Within the lines below, the span from the line with "جاي أيونيك إكستريم" to the line with "Представители из более", both ends included, is to be reproduced exactly, with pictures omitted.

*Dataset content*.
--------------------------------------------------

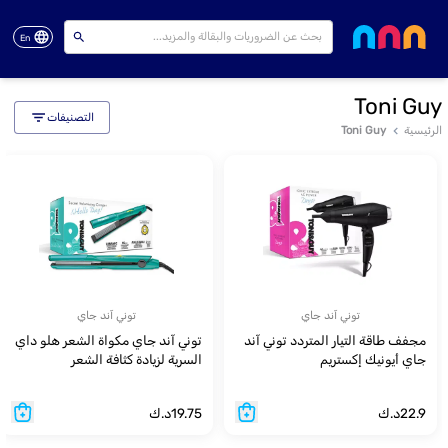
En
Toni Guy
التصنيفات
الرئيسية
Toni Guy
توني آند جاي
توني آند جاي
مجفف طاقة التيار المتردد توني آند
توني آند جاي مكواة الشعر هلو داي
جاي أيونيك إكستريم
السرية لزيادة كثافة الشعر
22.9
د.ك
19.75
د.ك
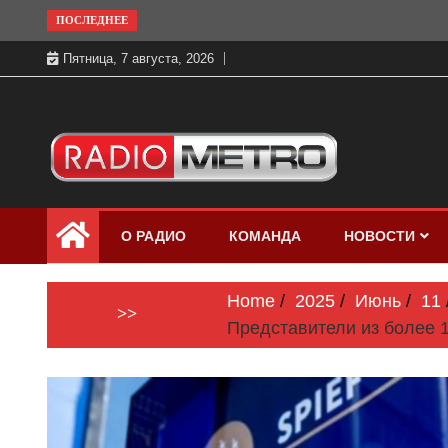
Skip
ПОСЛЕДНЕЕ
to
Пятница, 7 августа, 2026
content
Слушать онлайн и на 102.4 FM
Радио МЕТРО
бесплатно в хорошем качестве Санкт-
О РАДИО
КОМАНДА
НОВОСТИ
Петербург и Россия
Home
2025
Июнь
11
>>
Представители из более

--------------------------------------------------

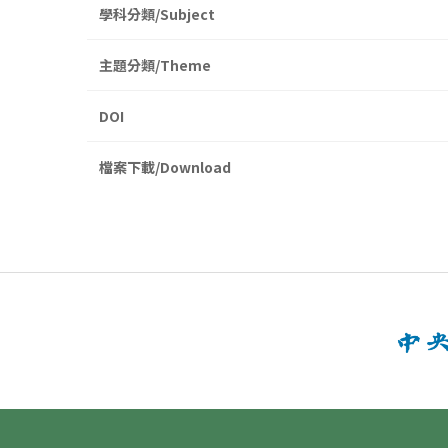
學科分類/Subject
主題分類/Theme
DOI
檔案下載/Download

--------------------------------------------------

*Task solution*.
جاي أيونيك إكستريم
السرية لزيادة كثافة الشعر
22.9
د.ك
19.75
د.ك
Skip
ПОСЛЕДНЕЕ
to
Пятница, 7 августа, 2026
content
Слушать онлайн и на 102.4 FM
Радио МЕТРО
бесплатно в хорошем качестве Санкт-
О РАДИО
КОМАНДА
НОВОСТИ
Петербург и Россия
Home
2025
Июнь
11
>>
Представители из более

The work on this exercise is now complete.